Autonomous negotiation systems can be used in smart grid applications to facilitate dynamic pricing and resource allocation, ensuring optimal energy distribution and minimizing the overall cost of energy production and consumption. Dynamic pricing is a crucial aspect of modern energy markets, where the cost of energy varies based on factors such as supply and demand, time of day, and grid conditions. AI can analyze real-time data from various sources, such as energy production facilities, weather forecasts, and consumer demand patterns, to determine and negotiate optimal pricing structures that promote efficient energy consumption and minimize costs for both consumers and producers.
The derivatives industry is increasingly seeing the importance of standardizing, automating, and digitizing every step of the trade process. This spans from the initial drafting and discussion of legal documents to the post-trade follow-up. By standardizing documents and transitioning to digital creation and discussion of legal paperwork, the negotiation process for objects such as Custody Agreements, IM Documentation or Benchmark Reform Amendment Agreements is in the process of being digitized and thus becomes automated, and ergo more efficient for everyone involved.
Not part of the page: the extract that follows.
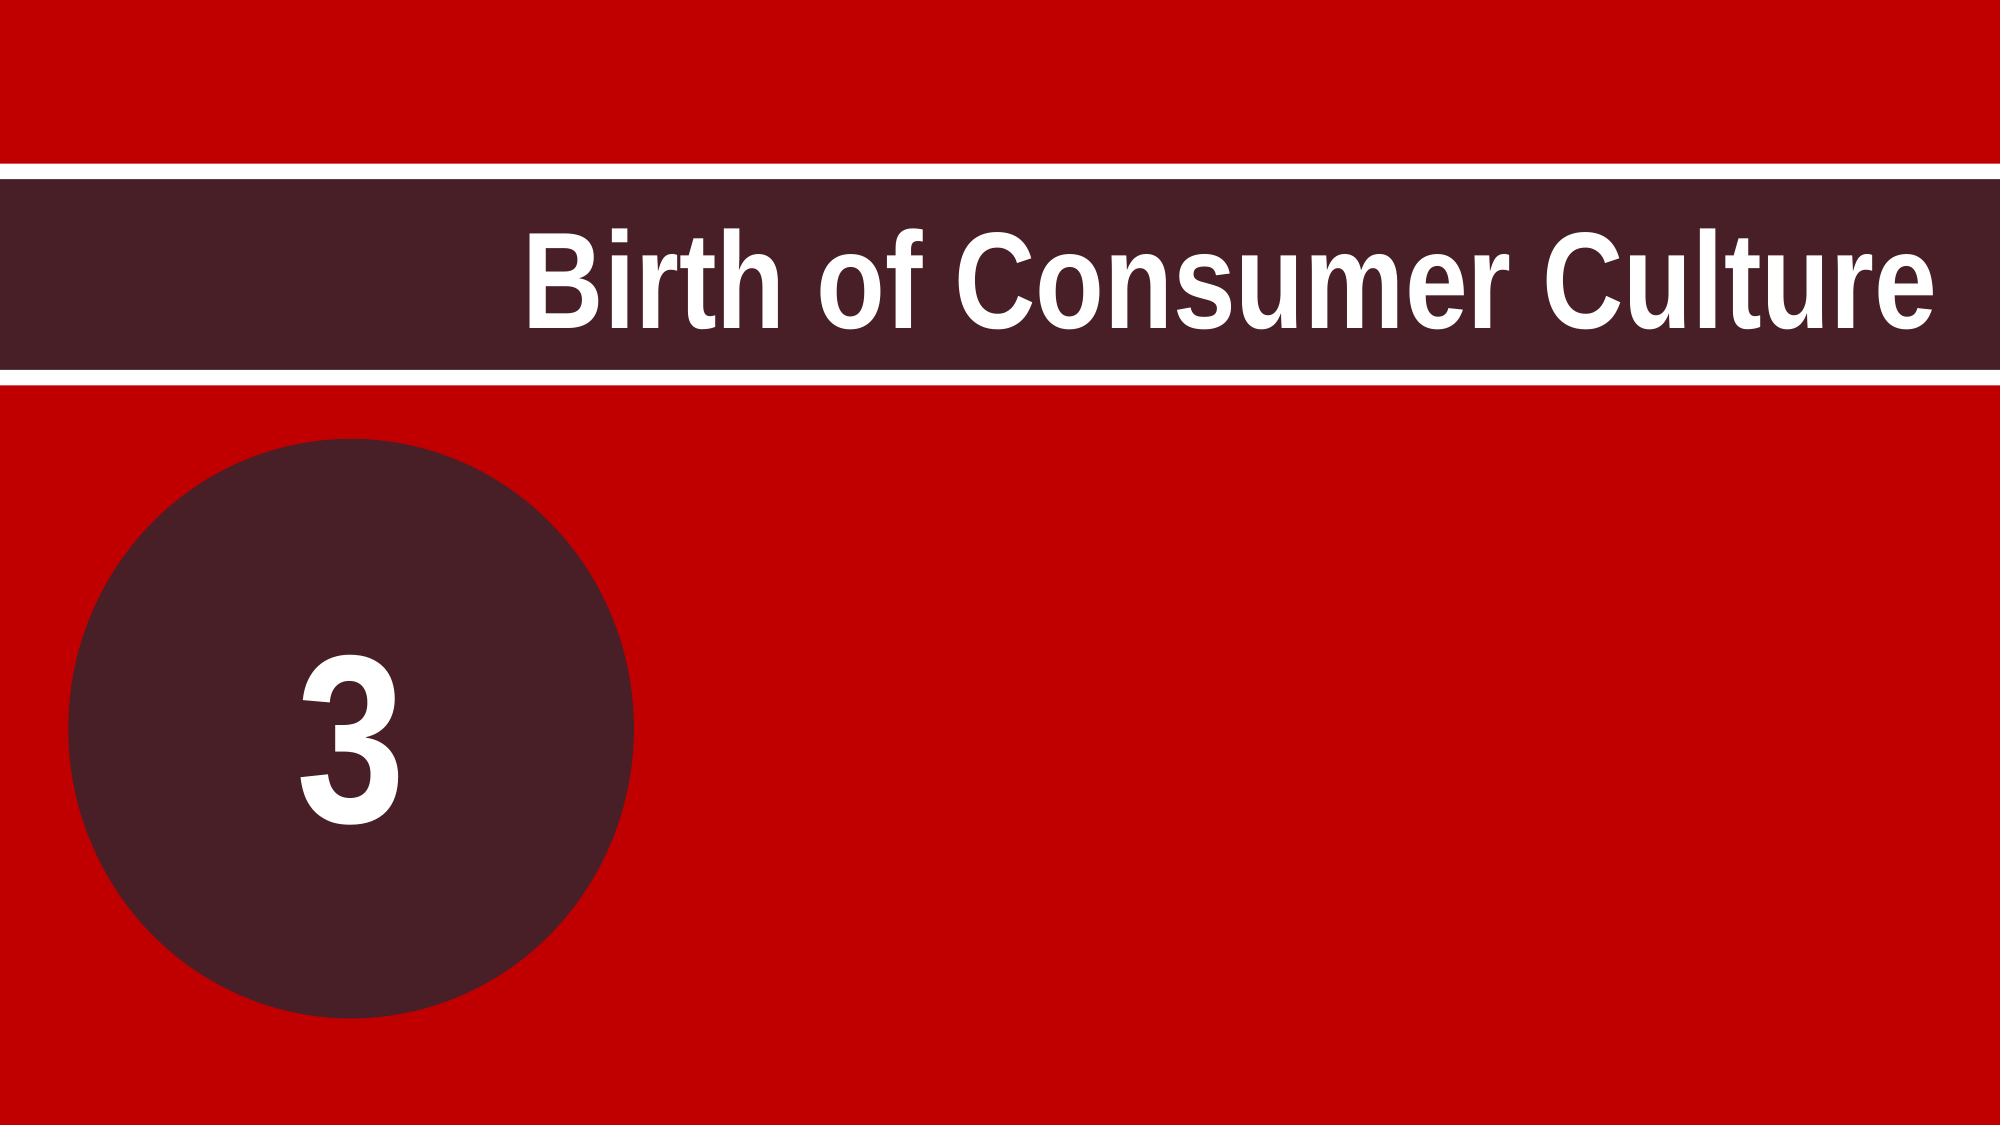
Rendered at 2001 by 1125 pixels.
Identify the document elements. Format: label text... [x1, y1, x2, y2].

text_box [0, 170, 2000, 379]
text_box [68, 438, 634, 1019]
text_box Birth of Consumer Culture [68, 183, 2000, 364]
Despite the potential benefits, a few critical issues must be addressed as the use of autonomous negotiations are more widely adopted. Namely, ethics, trust, and interoperability are critical considerations as autonomous negotiations gain prominence in replacing human decision-makers. Ensuring that these systems operate ethically and maintain user trust requires transparency in decision-making processes and adherence to privacy regulations (example: rule based AI versus open ended AI). Simultaneously, the ongoing development of standardized protocols and interfaces is crucial for facilitating communication between different parties, allowing seamless integration with existing infrastructures as well as new ones.
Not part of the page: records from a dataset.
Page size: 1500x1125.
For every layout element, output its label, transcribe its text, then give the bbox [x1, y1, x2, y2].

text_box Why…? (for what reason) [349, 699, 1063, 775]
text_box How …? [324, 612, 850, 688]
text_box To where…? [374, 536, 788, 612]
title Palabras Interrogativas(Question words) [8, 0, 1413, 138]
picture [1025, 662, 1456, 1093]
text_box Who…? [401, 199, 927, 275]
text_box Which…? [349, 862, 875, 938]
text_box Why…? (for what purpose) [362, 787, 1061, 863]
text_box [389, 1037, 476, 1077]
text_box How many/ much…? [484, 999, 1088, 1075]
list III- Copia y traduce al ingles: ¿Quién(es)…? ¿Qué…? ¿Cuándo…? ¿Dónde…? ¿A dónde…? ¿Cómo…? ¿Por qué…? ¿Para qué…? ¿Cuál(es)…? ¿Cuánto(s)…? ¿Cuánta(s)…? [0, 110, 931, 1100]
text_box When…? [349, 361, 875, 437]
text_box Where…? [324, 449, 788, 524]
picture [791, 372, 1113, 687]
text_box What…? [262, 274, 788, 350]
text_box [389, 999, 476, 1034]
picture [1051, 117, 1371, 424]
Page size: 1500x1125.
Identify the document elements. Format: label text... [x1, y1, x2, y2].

Consequently, autonomous negotiations are a growing field that has already started to fundamentally transform various industries and will continue to do so by automating simple to complex negotiation processes. In supply chain management, when one wants to conduct a negotiation with suppliers, there is now an additional option available aside from calling, emailing or meeting the other parties face-to-face or running some form of a traditional (e)auction event. The effect of this new option is much more than just another simple, digital process automation, but actual process innovation. As the technology continues to advance, autonomous negotiations will become more and more sophisticated and capable of addressing a wide range of challenges across different domains. By ensuring ethical and interoperable systems, autonomous negotiations are going to continue to revolutionize the way humans negotiate and reach agreements with each other on a global scale.